- Jun 13, 2016
This is a work in progress
These identifiers are used by Apple to fully identify and validate your Mac, without them you can't login with iCloud/iMessage/FaceTime.
|SSN||System Serial Number|
|SON||System/Sales Order Number|
|LBSN||Logic Board Serial Number|
|BD||Logic Board Build Date|
|UUID||Universally Unique Identifier|
Logic Board Serial Number (LBSN) and Build Date (BD):
This two Mac Pro identifiers are stored at the last bytes of the BootROM. They have the same format, size and are stored at the same address on every Mac Pro 2009 to 2012. On a 2008, they're at the end of the BootROM too, but MP31 has only half of the SPI flash size of a 2009/2010/2012. On a 2013, it's at the last bytes too, but the SPI Flash has the double size of a 2009/2010/2012.
You can extract the complete LBSN_BD sector with UEFITool, it's the last RAW section of the 1BA0062E-C779-4582-8566-336AE8F78F09 GUID.
How-to check MP5,1 LogicBoardSerialNumber and BuildDate:
On the MP5,1 Logic Board:
LBSN is printed on a black/white label near the AirPort connector and the male CPU tray connector. It's usually to the left of the male CPU tray connector, but can be placed to the right too.

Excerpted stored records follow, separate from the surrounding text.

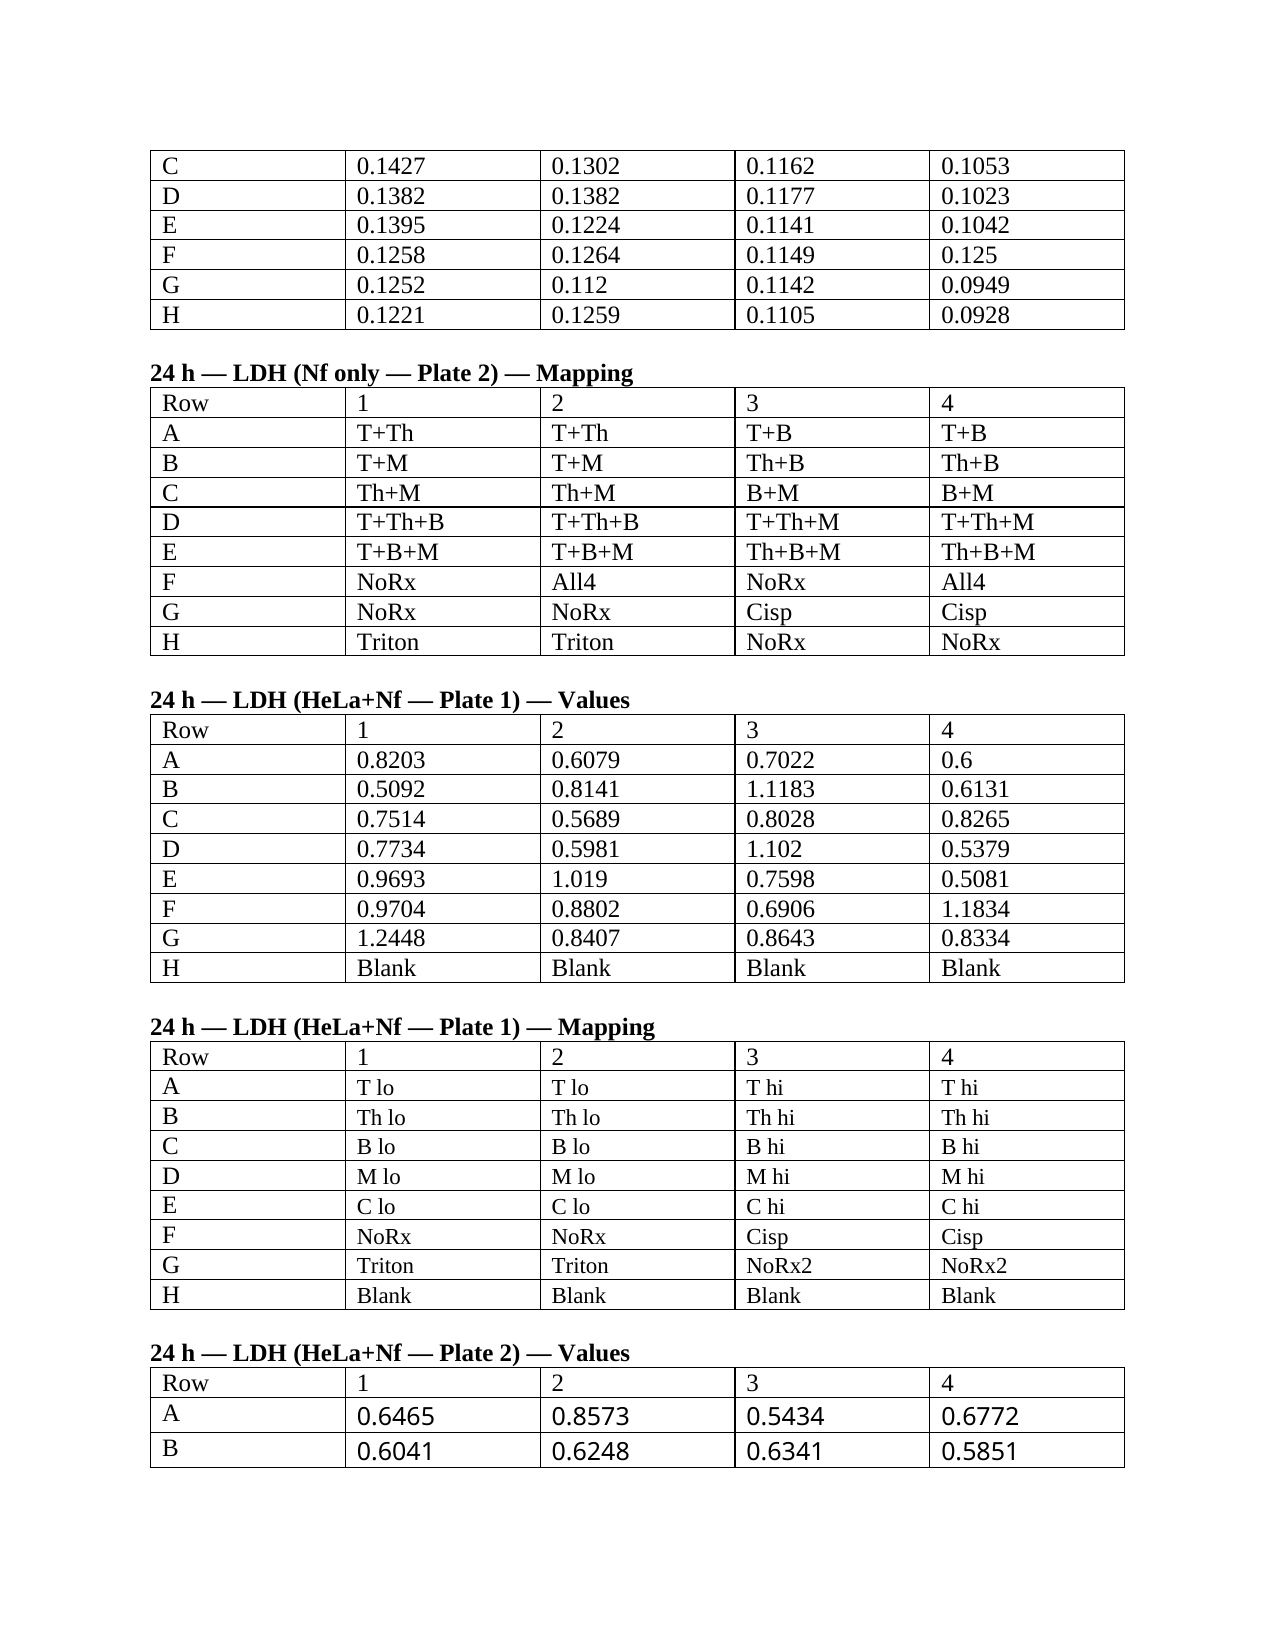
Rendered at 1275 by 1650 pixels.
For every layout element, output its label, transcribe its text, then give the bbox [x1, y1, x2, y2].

table_cell F [151, 894, 345, 922]
table_header 4 [930, 388, 1124, 417]
table_cell Blank [346, 1280, 540, 1309]
table_header 2 [541, 388, 734, 417]
table_cell H [151, 1280, 345, 1309]
table_cell NoRx [541, 597, 734, 626]
table_cell 0.1302 [541, 151, 734, 180]
table_header 3 [736, 388, 929, 417]
table_cell Blank [541, 953, 734, 982]
table_cell B hi [736, 1131, 929, 1160]
table_cell 0.1105 [736, 300, 929, 329]
table_cell 0.1149 [736, 240, 929, 269]
table_cell E [151, 537, 345, 566]
table_cell A [151, 1398, 345, 1432]
table_cell Blank [930, 953, 1124, 982]
table_cell 0.1252 [346, 270, 540, 299]
table_cell H [151, 300, 345, 329]
table_cell Blank [346, 953, 540, 982]
table_cell 0.5689 [541, 804, 734, 833]
table_cell C [151, 1131, 345, 1160]
table_cell Blank [541, 1280, 734, 1309]
table_cell 0.5851 [930, 1433, 1124, 1467]
text 24 h — LDH (HeLa+Nf — Plate 2) — Values [150, 1338, 1125, 1367]
table_header 4 [930, 1368, 1124, 1397]
table_cell 0.1141 [736, 211, 929, 239]
table_cell T+Th [346, 418, 540, 447]
table_cell NoRx [541, 1220, 734, 1249]
table_header 4 [930, 1042, 1124, 1070]
table_cell A [151, 745, 345, 773]
table_cell Triton [346, 627, 540, 655]
table_cell B lo [346, 1131, 540, 1160]
table_cell 0.1224 [541, 211, 734, 239]
table_header 4 [930, 715, 1124, 744]
table_cell E [151, 864, 345, 893]
table_header Row [151, 388, 345, 417]
table_cell H [151, 627, 345, 655]
table_cell 0.8141 [541, 775, 734, 803]
table_cell NoRx [346, 1220, 540, 1249]
table_cell T hi [736, 1071, 929, 1100]
table_cell B hi [930, 1131, 1124, 1160]
table_cell B [151, 1101, 345, 1130]
table_cell B [151, 448, 345, 477]
table_cell 0.6341 [736, 1433, 929, 1467]
table_cell Th+B [930, 448, 1124, 477]
table_cell 0.6465 [346, 1398, 540, 1432]
table_header 1 [346, 1368, 540, 1397]
table_cell 0.1395 [346, 211, 540, 239]
table_cell 0.6906 [736, 894, 929, 922]
table_cell M lo [541, 1161, 734, 1189]
table_cell 1.019 [541, 864, 734, 893]
table_cell B [151, 1433, 345, 1467]
table_cell 0.1382 [346, 181, 540, 209]
table_cell NoRx2 [736, 1250, 929, 1279]
table_cell Th+B+M [736, 537, 929, 566]
table_cell B lo [541, 1131, 734, 1160]
table_cell Th lo [346, 1101, 540, 1130]
table_cell 0.5379 [930, 834, 1124, 863]
table_cell 0.8643 [736, 924, 929, 952]
table_cell Blank [930, 1280, 1124, 1309]
table_cell 0.8203 [346, 745, 540, 773]
table_cell 0.7598 [736, 864, 929, 893]
table_cell 0.8265 [930, 804, 1124, 833]
table_cell T+M [346, 448, 540, 477]
table_cell 0.8028 [736, 804, 929, 833]
table_cell Th hi [930, 1101, 1124, 1130]
table_cell 0.1259 [541, 300, 734, 329]
table_cell 0.1162 [736, 151, 929, 180]
table_cell All4 [541, 567, 734, 596]
table_header 1 [346, 1042, 540, 1070]
table_cell G [151, 597, 345, 626]
table_cell T+Th+B [346, 508, 540, 536]
table_cell E [151, 211, 345, 239]
table_cell C hi [736, 1191, 929, 1219]
table_cell 0.6131 [930, 775, 1124, 803]
table_cell 0.6079 [541, 745, 734, 773]
text 24 h — LDH (HeLa+Nf — Plate 1) — Mapping [150, 1012, 1125, 1041]
table_cell 0.8334 [930, 924, 1124, 952]
table_cell Cisp [930, 597, 1124, 626]
table_cell T+B+M [346, 537, 540, 566]
table_header 2 [541, 1368, 734, 1397]
table_cell Th+B [736, 448, 929, 477]
table_cell 0.6248 [541, 1433, 734, 1467]
table_cell Blank [736, 953, 929, 982]
table_cell Th lo [541, 1101, 734, 1130]
table_cell 0.6772 [930, 1398, 1124, 1432]
table_cell NoRx [930, 627, 1124, 655]
table_cell Th+B+M [930, 537, 1124, 566]
table_cell H [151, 953, 345, 982]
text 24 h — LDH (Nf only — Plate 2) — Mapping [150, 358, 1125, 387]
table_cell 0.7514 [346, 804, 540, 833]
table_cell F [151, 567, 345, 596]
table_cell D [151, 834, 345, 863]
table_cell 0.5981 [541, 834, 734, 863]
table_cell All4 [930, 567, 1124, 596]
table_header Row [151, 715, 345, 744]
table_cell 0.6041 [346, 1433, 540, 1467]
table_cell C [151, 151, 345, 180]
table_cell T+B [930, 418, 1124, 447]
table_cell NoRx [346, 567, 540, 596]
table_cell Th+M [346, 478, 540, 506]
table_cell 0.5434 [736, 1398, 929, 1432]
table_cell C hi [930, 1191, 1124, 1219]
table_header 1 [346, 388, 540, 417]
table_cell NoRx [346, 597, 540, 626]
table_cell 0.1427 [346, 151, 540, 180]
table_cell F [151, 240, 345, 269]
table_cell M hi [736, 1161, 929, 1189]
table_cell M lo [346, 1161, 540, 1189]
table_cell 0.8573 [541, 1398, 734, 1432]
table_cell 0.6 [930, 745, 1124, 773]
table_cell T+Th+B [541, 508, 734, 536]
table_cell Cisp [736, 597, 929, 626]
table_cell T+Th [541, 418, 734, 447]
table_cell 0.8802 [541, 894, 734, 922]
table_cell Th hi [736, 1101, 929, 1130]
table_cell 0.8407 [541, 924, 734, 952]
text 24 h — LDH (HeLa+Nf — Plate 1) — Values [150, 685, 1125, 714]
table_cell C [151, 804, 345, 833]
table_cell 0.1177 [736, 181, 929, 209]
table_cell B+M [930, 478, 1124, 506]
table_cell 0.1382 [541, 181, 734, 209]
table_cell B+M [736, 478, 929, 506]
table_cell 0.5092 [346, 775, 540, 803]
table_cell Cisp [930, 1220, 1124, 1249]
table_cell Triton [346, 1250, 540, 1279]
table_cell 0.0949 [930, 270, 1124, 299]
table_cell T+Th+M [736, 508, 929, 536]
table_header 1 [346, 715, 540, 744]
table_cell D [151, 1161, 345, 1189]
table_cell Blank [736, 1280, 929, 1309]
table_cell A [151, 1071, 345, 1100]
table_cell NoRx [736, 567, 929, 596]
table_cell C [151, 478, 345, 506]
table_cell A [151, 418, 345, 447]
table_cell T+B [736, 418, 929, 447]
table_cell T+B+M [541, 537, 734, 566]
table_cell 0.112 [541, 270, 734, 299]
table_cell G [151, 924, 345, 952]
table_header Row [151, 1368, 345, 1397]
table_header Row [151, 1042, 345, 1070]
table_cell 0.7022 [736, 745, 929, 773]
table_cell Cisp [736, 1220, 929, 1249]
table_cell F [151, 1220, 345, 1249]
table_cell 0.1023 [930, 181, 1124, 209]
table_cell M hi [930, 1161, 1124, 1189]
table_cell T+Th+M [930, 508, 1124, 536]
table_cell 0.0928 [930, 300, 1124, 329]
table_header 3 [736, 1368, 929, 1397]
table_cell Triton [541, 1250, 734, 1279]
table_cell Triton [541, 627, 734, 655]
table_cell 0.9704 [346, 894, 540, 922]
table_cell C lo [346, 1191, 540, 1219]
table_cell 0.1042 [930, 211, 1124, 239]
table_cell 0.1264 [541, 240, 734, 269]
table_cell D [151, 181, 345, 209]
table_cell NoRx2 [930, 1250, 1124, 1279]
table_cell E [151, 1191, 345, 1219]
table_header 3 [736, 715, 929, 744]
table_cell G [151, 270, 345, 299]
table_header 2 [541, 1042, 734, 1070]
table_cell T hi [930, 1071, 1124, 1100]
table_cell 0.9693 [346, 864, 540, 893]
table_cell 0.1142 [736, 270, 929, 299]
table_header 3 [736, 1042, 929, 1070]
table_cell 0.7734 [346, 834, 540, 863]
table_cell T lo [541, 1071, 734, 1100]
table_cell 1.102 [736, 834, 929, 863]
table_cell 0.5081 [930, 864, 1124, 893]
table_cell 1.1183 [736, 775, 929, 803]
table_cell 0.1221 [346, 300, 540, 329]
table_cell G [151, 1250, 345, 1279]
table_cell 0.125 [930, 240, 1124, 269]
table_cell D [151, 508, 345, 536]
table_cell 1.1834 [930, 894, 1124, 922]
table_cell T lo [346, 1071, 540, 1100]
table_cell Th+M [541, 478, 734, 506]
table_header 2 [541, 715, 734, 744]
table_cell 0.1258 [346, 240, 540, 269]
table_cell T+M [541, 448, 734, 477]
table_cell C lo [541, 1191, 734, 1219]
table_cell 1.2448 [346, 924, 540, 952]
table_cell B [151, 775, 345, 803]
table_cell NoRx [736, 627, 929, 655]
table_cell 0.1053 [930, 151, 1124, 180]
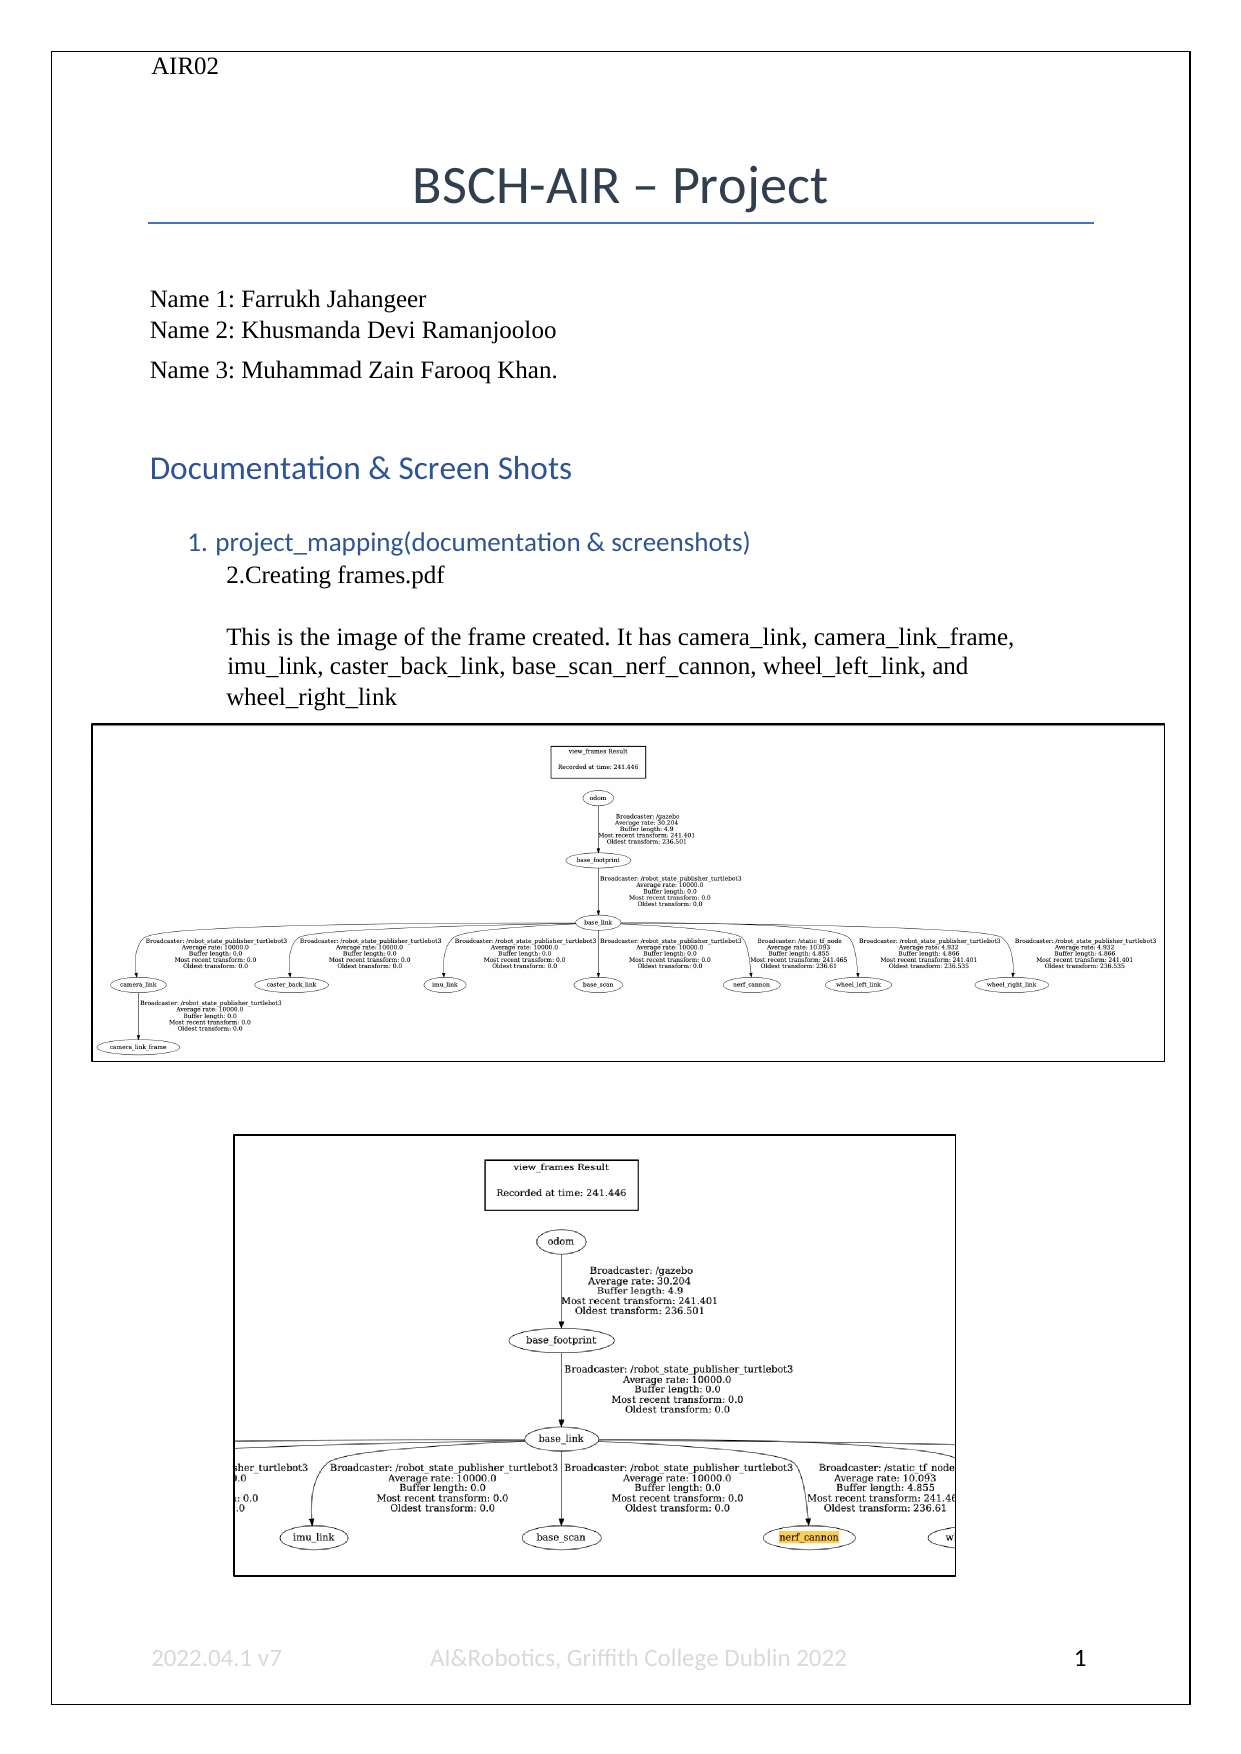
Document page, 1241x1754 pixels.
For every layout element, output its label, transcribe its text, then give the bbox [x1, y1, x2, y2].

picture [93, 725, 1164, 1061]
text Name 3: Muhammad Zain Farooq Khan. [149, 355, 1092, 384]
text 2.Creating frames.pdf [226, 561, 1092, 589]
picture [235, 1136, 955, 1575]
text This is the image of the frame created. It has camera_link, camera_link_frame, imu_link, caster_back_link, base_scan_nerf_cannon, wheel_left_link, and [226, 622, 1092, 680]
text BSCH-AIR – Project [151, 151, 1090, 217]
text Name 1: Farrukh Jahangeer [149, 284, 1092, 313]
text Name 2: Khusmanda Devi Ramanjooloo [149, 315, 1092, 344]
subtitle 1. project_mapping(documentation & screenshots) [187, 525, 1092, 558]
subtitle Documentation & Screen Shots [149, 447, 1092, 488]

In the picture above, LBSN is J5911053Q1LTC and the part number/SKU of this logic board is 630-9399. BD is not present on the labels of the logic board.
On the MP5,1 BootROM:
LBSN and BD don't have ASCII labels showing their location in the BootROM, they have fixed positions and are used to calculate the Mac Pro Hardware UUID:
|Identifier:||Start address:||End address:|
In the picture above, LBSN (cyan) is J5911053Q1LTC and BD (yellow) is 090216090216. It's easy to find the LBSN and BD position, it's at the very end of the BootROM.
The alphanumerical char (p) at the end of the BD, position 0x3FFF5C, it's a delimiter and can be alphanumerical char (7) too. Sometimes Apple uses this, sometimes not - seems to be a checksum thing.
About the BD:
Build date it's the date that the logic board was made and has this unusual format:
While you don't need the exact real date of manufacture from your Mac Pro to validate it with Apple, a correctly formatted date no later than the date you can get from the SSN will work and must be present at the LBSN_BD sector, but try your best to use a near enough date or Messages will not authenticate. It's a salt needed when creating UUID.
One trick that I use is to decode the SSN manually, or with internet serial number decoders, and use that date. It's not exactly correct, at best it's the same week that the backplane was made, but near enough and probably will do.
Btw, this some times needs little adjusts to validate Messages correctly.
About the part number/SKU:
Part number/SKU is only of interest if somehow your BootROM misses the SON, then you replace it with the part number/SKU to create a valid Hardware UUID. A symptom of missing SON is rejected logins with iCloud/iMessage/FaceTime.
I prefer to use the Mac Pro part numbers/SKU in the BootROMs I reconstructed, like Apple do for retail Mac Pros, but you can use the logic board part number/SKU too.
Apple changes a little the part number/SKU of the Mac Pros to use it as SON on the BootROM. This happens with 4,1, 5,1 and 6,1 models but not with the 3,1 (has only one retail model and another one made specifically for the EDU channel, the single processor one).
Examples I've found:
|Mac Pro Model:||Mac Pro Part Number:||SON:|
The Hardware UUID calculated with the logic board part number/SKU will validate with Apple.